Men, it seems, looking at Bertram's various graphs and studies, are still very much in control of the poetry scene. And here I am, a woman, writing in a man’s voice, an uneasy mixture of hubris and fawning obsequiousness.

‘Birds build - but not I build.’ Thus the supremely talented Hopkins, eloquent on what he deemed his own failure of eloquence. I have no such talent to fall back on, but an equal measure of despair. My unfinished sequence - at such a vulnerable stage of development, still embryonic, half-formed in my mind - taunts me with its potential for failure. Is it a creative dead-end?

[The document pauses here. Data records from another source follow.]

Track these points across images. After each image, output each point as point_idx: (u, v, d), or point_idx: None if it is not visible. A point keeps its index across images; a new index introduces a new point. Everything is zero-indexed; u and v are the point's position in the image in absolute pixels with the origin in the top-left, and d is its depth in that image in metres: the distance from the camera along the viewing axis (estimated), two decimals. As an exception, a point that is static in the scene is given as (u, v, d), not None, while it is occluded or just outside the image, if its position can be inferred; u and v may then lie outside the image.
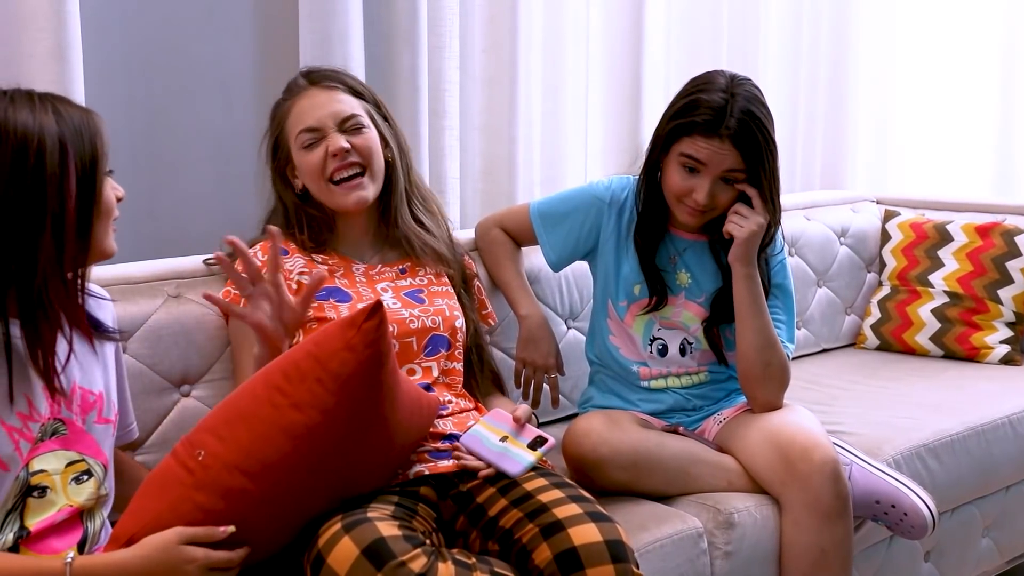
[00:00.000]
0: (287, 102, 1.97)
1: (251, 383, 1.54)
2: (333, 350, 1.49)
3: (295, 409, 1.47)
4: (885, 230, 3.21)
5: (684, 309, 2.16)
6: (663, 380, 2.18)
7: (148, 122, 2.25)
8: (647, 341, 2.17)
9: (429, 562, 1.48)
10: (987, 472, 2.45)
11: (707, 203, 1.99)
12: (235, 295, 1.86)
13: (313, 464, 1.50)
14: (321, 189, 1.93)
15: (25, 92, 1.44)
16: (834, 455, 1.95)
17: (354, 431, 1.52)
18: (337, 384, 1.48)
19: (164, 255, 2.08)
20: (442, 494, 1.77)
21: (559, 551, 1.58)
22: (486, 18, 2.67)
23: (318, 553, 1.51)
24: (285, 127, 1.95)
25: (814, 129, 3.58)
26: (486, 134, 2.72)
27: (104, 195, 1.46)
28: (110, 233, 1.49)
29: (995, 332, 2.94)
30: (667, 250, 2.16)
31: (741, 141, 1.95)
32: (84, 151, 1.42)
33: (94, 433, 1.53)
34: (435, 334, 1.93)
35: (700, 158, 1.97)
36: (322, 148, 1.90)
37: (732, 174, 1.98)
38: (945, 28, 3.72)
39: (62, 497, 1.48)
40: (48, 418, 1.46)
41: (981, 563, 2.55)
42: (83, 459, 1.51)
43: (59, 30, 1.92)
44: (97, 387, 1.55)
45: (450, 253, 2.05)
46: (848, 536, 1.96)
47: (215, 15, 2.31)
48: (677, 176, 2.01)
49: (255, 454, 1.47)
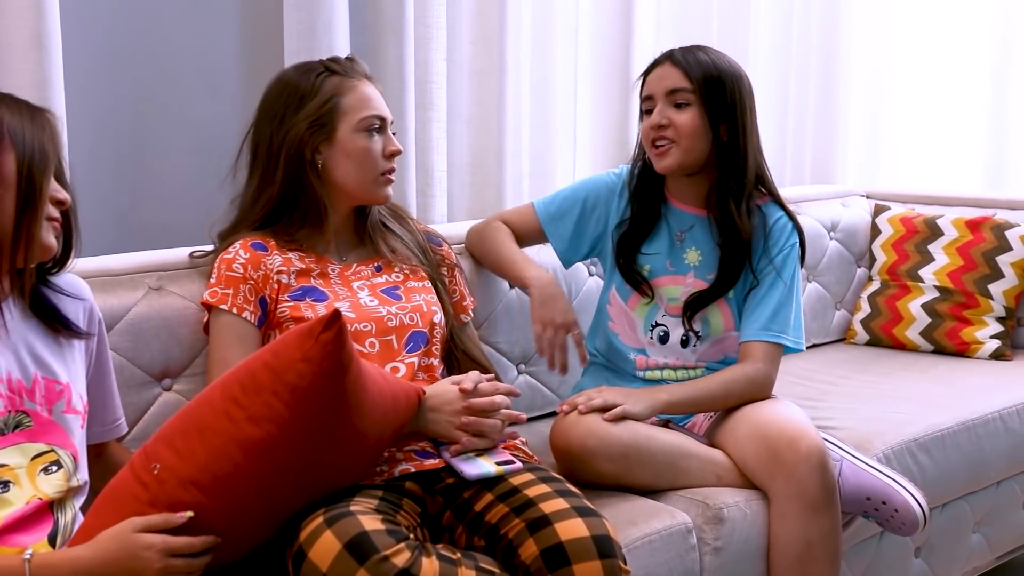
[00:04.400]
0: (344, 79, 1.91)
1: (209, 393, 1.51)
2: (290, 361, 1.44)
3: (251, 423, 1.44)
4: (875, 224, 3.20)
5: (694, 288, 2.15)
6: (658, 372, 2.16)
7: (130, 113, 2.22)
8: (648, 327, 2.16)
9: (413, 557, 1.46)
10: (977, 467, 2.44)
11: (660, 121, 2.06)
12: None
13: (274, 475, 1.47)
14: (364, 175, 1.91)
15: None
16: (820, 445, 1.94)
17: (317, 441, 1.48)
18: (295, 397, 1.44)
19: (146, 247, 2.06)
20: (428, 489, 1.75)
21: (545, 547, 1.55)
22: (474, 9, 2.65)
23: (300, 547, 1.49)
24: (342, 103, 1.89)
25: (804, 123, 3.57)
26: (474, 126, 2.69)
27: (43, 197, 1.45)
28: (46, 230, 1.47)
29: (985, 327, 2.93)
30: (672, 228, 2.16)
31: (680, 60, 2.08)
32: (27, 151, 1.42)
33: (63, 423, 1.51)
34: (414, 331, 1.90)
35: (649, 92, 2.11)
36: (381, 141, 1.91)
37: (679, 95, 2.06)
38: (937, 22, 3.71)
39: (29, 489, 1.46)
40: (4, 412, 1.45)
41: (972, 559, 2.54)
42: (52, 449, 1.49)
43: (37, 19, 1.90)
44: (64, 378, 1.53)
45: (421, 255, 2.03)
46: (835, 529, 1.95)
47: (199, 4, 2.28)
48: (642, 125, 2.12)
49: (211, 468, 1.43)
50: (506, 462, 1.73)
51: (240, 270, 1.85)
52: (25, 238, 1.43)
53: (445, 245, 2.12)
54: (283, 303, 1.85)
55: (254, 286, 1.85)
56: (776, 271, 2.11)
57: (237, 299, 1.85)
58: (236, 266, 1.86)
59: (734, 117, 2.07)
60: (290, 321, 1.84)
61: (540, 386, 2.45)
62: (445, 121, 2.59)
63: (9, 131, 1.42)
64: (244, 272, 1.85)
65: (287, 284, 1.86)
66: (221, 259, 1.88)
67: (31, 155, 1.43)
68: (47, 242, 1.47)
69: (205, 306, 1.88)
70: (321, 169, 1.90)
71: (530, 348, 2.42)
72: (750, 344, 2.10)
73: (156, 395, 1.91)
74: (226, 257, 1.87)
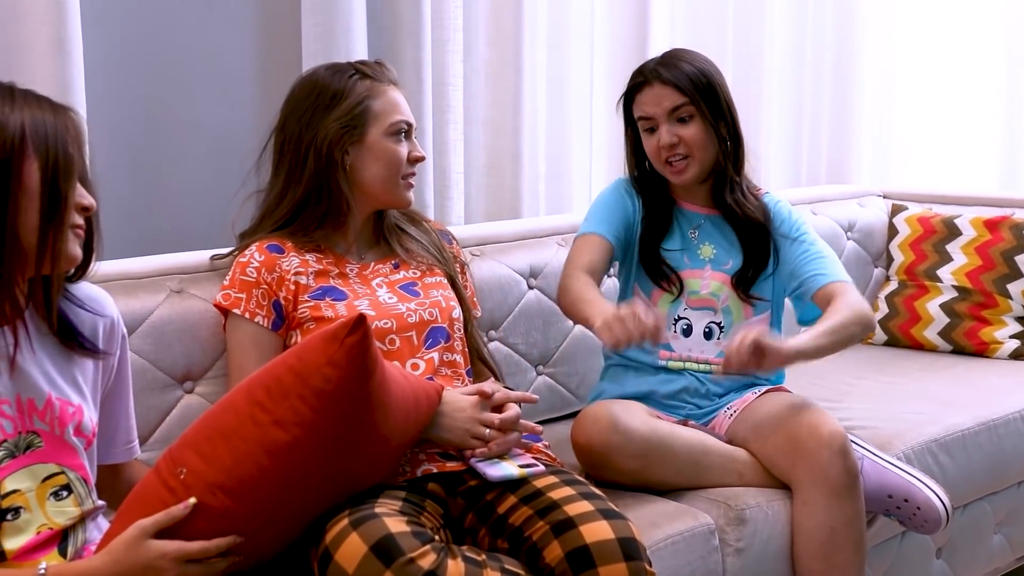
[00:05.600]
0: (375, 83, 1.92)
1: (234, 396, 1.50)
2: (315, 365, 1.44)
3: (277, 427, 1.43)
4: (892, 224, 3.18)
5: (712, 280, 2.19)
6: (681, 363, 2.18)
7: (148, 116, 2.22)
8: (671, 321, 2.18)
9: (439, 559, 1.46)
10: (999, 467, 2.43)
11: (670, 141, 2.11)
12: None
13: (300, 479, 1.46)
14: (389, 178, 1.92)
15: (4, 86, 1.38)
16: (841, 431, 1.95)
17: (343, 443, 1.48)
18: (320, 401, 1.44)
19: (164, 250, 2.05)
20: (450, 491, 1.75)
21: (570, 549, 1.55)
22: (490, 11, 2.65)
23: (326, 549, 1.49)
24: (373, 106, 1.90)
25: (819, 123, 3.57)
26: (490, 128, 2.70)
27: (69, 207, 1.38)
28: (72, 240, 1.40)
29: (1004, 327, 2.91)
30: (685, 226, 2.21)
31: (669, 78, 2.12)
32: (51, 158, 1.35)
33: (74, 445, 1.46)
34: (434, 326, 1.90)
35: (648, 112, 2.14)
36: (407, 146, 1.93)
37: (681, 110, 2.12)
38: (950, 21, 3.70)
39: (40, 516, 1.42)
40: (14, 434, 1.40)
41: (993, 560, 2.53)
42: (62, 471, 1.44)
43: (59, 23, 1.90)
44: (76, 399, 1.47)
45: (437, 252, 2.03)
46: (859, 516, 1.95)
47: (216, 8, 2.28)
48: (647, 142, 2.16)
49: (237, 473, 1.43)
50: (529, 465, 1.73)
51: (253, 274, 1.85)
52: (51, 252, 1.36)
53: (455, 243, 2.13)
54: (303, 303, 1.85)
55: (267, 290, 1.85)
56: (793, 239, 2.18)
57: (250, 304, 1.84)
58: (250, 270, 1.86)
59: (728, 113, 2.15)
60: (311, 321, 1.84)
61: (559, 387, 2.45)
62: (462, 123, 2.59)
63: (32, 137, 1.34)
64: (257, 276, 1.85)
65: (305, 285, 1.86)
66: (236, 262, 1.88)
67: (55, 162, 1.35)
68: (72, 253, 1.40)
69: (218, 308, 1.88)
70: (349, 170, 1.90)
71: (548, 349, 2.42)
72: (824, 289, 2.12)
73: (178, 398, 1.91)
74: (241, 260, 1.87)
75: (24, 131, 1.34)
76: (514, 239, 2.45)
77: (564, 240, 2.48)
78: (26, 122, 1.35)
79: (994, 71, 3.66)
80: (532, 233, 2.49)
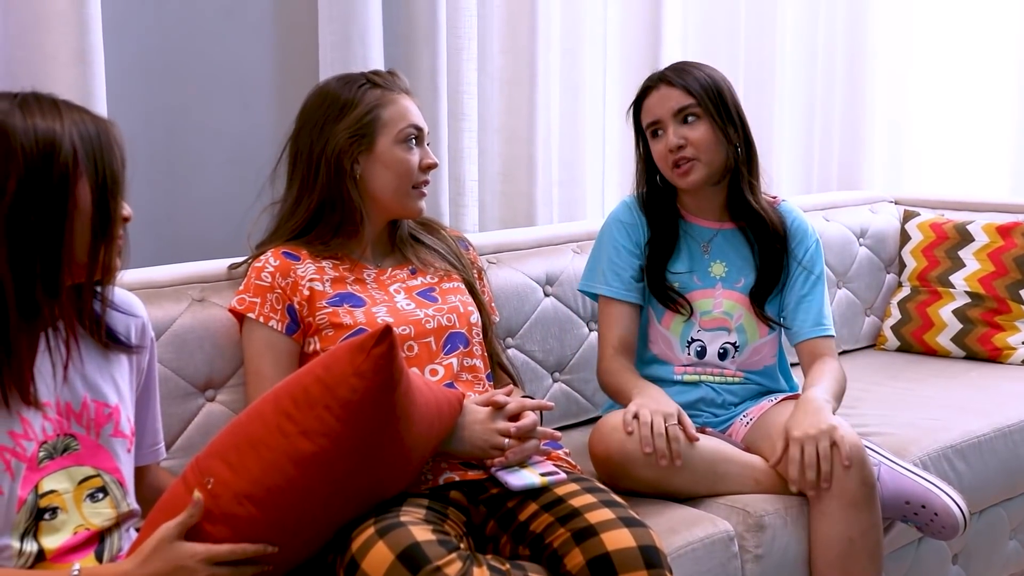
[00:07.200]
0: (385, 92, 1.93)
1: (261, 405, 1.51)
2: (342, 376, 1.45)
3: (304, 437, 1.44)
4: (904, 231, 3.19)
5: (724, 299, 2.18)
6: (696, 376, 2.18)
7: (168, 125, 2.24)
8: (684, 343, 2.17)
9: (465, 567, 1.47)
10: (1014, 473, 2.44)
11: (677, 142, 2.10)
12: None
13: (326, 488, 1.48)
14: (400, 186, 1.92)
15: (47, 100, 1.39)
16: (859, 442, 1.95)
17: (367, 454, 1.49)
18: (347, 411, 1.45)
19: (183, 259, 2.07)
20: (472, 499, 1.76)
21: (592, 556, 1.56)
22: (504, 19, 2.66)
23: (352, 558, 1.50)
24: (382, 115, 1.91)
25: (831, 129, 3.57)
26: (505, 136, 2.71)
27: (117, 223, 1.41)
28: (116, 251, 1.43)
29: (1018, 332, 2.92)
30: (696, 242, 2.19)
31: (675, 80, 2.13)
32: (100, 176, 1.38)
33: (109, 447, 1.48)
34: (452, 332, 1.91)
35: (654, 115, 2.14)
36: (419, 153, 1.94)
37: (686, 111, 2.11)
38: (962, 26, 3.70)
39: (76, 517, 1.44)
40: (54, 436, 1.42)
41: (1008, 566, 2.53)
42: (98, 474, 1.47)
43: (81, 33, 1.91)
44: (113, 400, 1.50)
45: (455, 259, 2.04)
46: (876, 526, 1.95)
47: (235, 17, 2.30)
48: (654, 148, 2.15)
49: (264, 482, 1.44)
50: (550, 473, 1.73)
51: (268, 279, 1.86)
52: (101, 266, 1.40)
53: (472, 249, 2.14)
54: (321, 310, 1.86)
55: (282, 295, 1.86)
56: (807, 270, 2.18)
57: (264, 308, 1.86)
58: (264, 275, 1.87)
59: (738, 118, 2.15)
60: (329, 328, 1.84)
61: (575, 394, 2.45)
62: (476, 131, 2.60)
63: (83, 157, 1.36)
64: (272, 280, 1.86)
65: (322, 291, 1.87)
66: (252, 267, 1.90)
67: (104, 180, 1.38)
68: (116, 264, 1.44)
69: (232, 313, 1.89)
70: (359, 179, 1.91)
71: (564, 356, 2.43)
72: (815, 341, 2.17)
73: (200, 406, 1.92)
74: (256, 265, 1.89)
75: (76, 151, 1.36)
76: (530, 247, 2.46)
77: (580, 248, 2.49)
78: (76, 140, 1.37)
79: (1006, 77, 3.66)
80: (548, 240, 2.50)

Panic begins to set in as I consider that possibility. If I decide to abandon my new sequence written in a man's voice, made uncomfortable perhaps by self-accusations of male ventriloquism and the impotent recycling of archaic material - however original or audacious the treatment - where will I go from there?

To be 'between poems' - i.e. not actively writing - for any length of time is to be in a precarious, even dangerous, position. In the game show that is poetry, if one door closes behind you, another needs to open pretty smartish ahead of you, or you soon find yourself right back at the beginning. To extend the metaphor, if I leap off the wobbly raft of my sequence, will some greasy stepping-stone emerge quickly enough from the bubbling swamp to save me?

And even if it does, will it turn out to be a hungry critic - sorry, crocodile - in disguise?

I make a note on the Agbabi collection, sense the vague glimmering of a new poem at the back of my mind - not in the sequence, not in the sequence! - and allow the world to come back in a crash of plastic lunchtrays, the hubbub of students’ voices. Across the years, Hopkins’ self-fulfilling prayer has drawn near and reassured me - ‘Mine, O thou Lord of life, send my roots rain’ - with the reminder that there is nothing new under the sun. Male or female, this fear of failure, crippling at times, at times turning abruptly to defiance, is an inescapable part of what it means to write poetry.